▶ _YOUR TASKS_:
1/ List every dollar amount that appears in the article about Doug Daniel, in the order they occur.
2/ Return the passage of the article about Doug Daniel from "MoneyWise recently caught" up to and including "to fill dates.", copied word for word.
3/ Resume the article about Doug Daniel and his entertainment booking company after its last sentence.

*** Opening of EXCERPTED TEXT ***

When Doug Daniel graduated from UNC Chapel Hill in 1989, he told his parents he was going to make a living as a drummer. They had visions of their then-long-haired progeny taking up residence under their roof.

Guess what?
Daniel, 39, never moved back home. He spent the early '90s traveling the country playing music. In 2001, he opened his own business, which books musical acts for special events.

"When you find what you are passionate about and then you are able to find a niche, it is a perfect marriage. You have a hard time differentiating what you do for a living and (for) fun, which is awesome," said Daniel, president of Daniel Entertainment Group, situated in a loft in Charlotte's South End.

Daniel Entertainment handles the music for the Charlotte Panthers' home games and Food Lion's Speed Street, held uptown during May's race week. The company arranged the tunes at Neiman Marcus' store opening in September. Other clients: Charlotte Bobcats, Charlotte Knights and The Grove Park Inn in Asheville.

Before starting his business, Daniel worked for eight years at EastCoast Entertainment, a Richmond, Va., company he says is his biggest competitor.

Daniel says he and his six employees ask lots of questions about who will attend the event and what the organizers' expectations are rather than booking by date or price range. (Speaking of price tags, Daniel says current and established acts like Bon Jovi command $3 million, while those who have gone a few years without hits or much notice - say Eddie Money - will take $50,000.)

MoneyWise recently caught up with Daniel to ask him about making work fun and making money doing it. (Daniel Entertainment, its owner says, posted $2 million in sales last year, up from $250,000 in 2002, its first full year of business. First quarter sales this year rose 130 percent over those of the same period last year, he said.)

Questions and comments were edited for space and clarity.

What was the idea behind starting Daniel Entertainment?

To provide more choices and a higher level of customer service, including on-site supervision. We have many clients who need an entertainment partner to not only book the dates, but to manage all the details. We ended up reversing the age-old booking agency model and act more as consultants for buyers instead of agents trying to fill dates.

*** Close of EXCERPTED TEXT ***
*** Opening of DATA TO EXAMINE ***

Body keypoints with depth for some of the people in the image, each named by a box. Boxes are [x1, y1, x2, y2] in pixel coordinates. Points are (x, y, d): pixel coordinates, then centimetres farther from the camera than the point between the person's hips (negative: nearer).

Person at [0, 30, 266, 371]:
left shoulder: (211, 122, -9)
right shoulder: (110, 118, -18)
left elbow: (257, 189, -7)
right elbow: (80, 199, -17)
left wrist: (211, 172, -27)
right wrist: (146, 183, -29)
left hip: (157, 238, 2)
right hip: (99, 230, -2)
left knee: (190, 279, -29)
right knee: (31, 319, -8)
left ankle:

*** Close of DATA TO EXAMINE ***

▶ _ANSWERS BY TASK_:
1/
$3 million
$50,000
$2 million
$250,000

2/
MoneyWise recently caught up with Daniel to ask him about making work fun and making money doing it. (Daniel Entertainment, its owner says, posted $2 million in sales last year, up from $250,000 in 2002, its first full year of business. First quarter sales this year rose 130 percent over those of the same period last year, he said.)

Questions and comments were edited for space and clarity.

What was the idea behind starting Daniel Entertainment?

To provide more choices and a higher level of customer service, including on-site supervision. We have many clients who need an entertainment partner to not only book the dates, but to manage all the details. We ended up reversing the age-old booking agency model and act more as consultants for buyers instead of agents trying to fill dates.

3/
How do events or event planners get the music wrong? What mistakes do they make?

They call my competition. Just kidding. If buyers (the clients) do get it wrong, it's because they don't give enough details. We work best as consultants when we find out everything about the event. Once we hear the whole story, we can make more targeted suggestions. The other thing that sometimes happens is that buyers book talent based mostly on their own likes and dislikes without considering the overall audience.

What is your advice to other would-be entrepreneurs looking to turn a personal interest or passion - like music for you - into a successful business?

Know your passion but then find a niche. Save your money, because it's hard to make a lot those first few years.

When is it a bad idea to try to turn something you enjoy doing into a business?

There has to be a need in your market for what you do. Your idea and passion alone are not enough. Be smart enough to identify the need, then go solve it. Write your mission statement and say it to yourself every night over and over.

What's the best piece of business advice you have ever received?

Someone told me that most businesses never grow to their full potential because the owner doesn't know how to get out of his own way. Once I relaxed things started to really happen.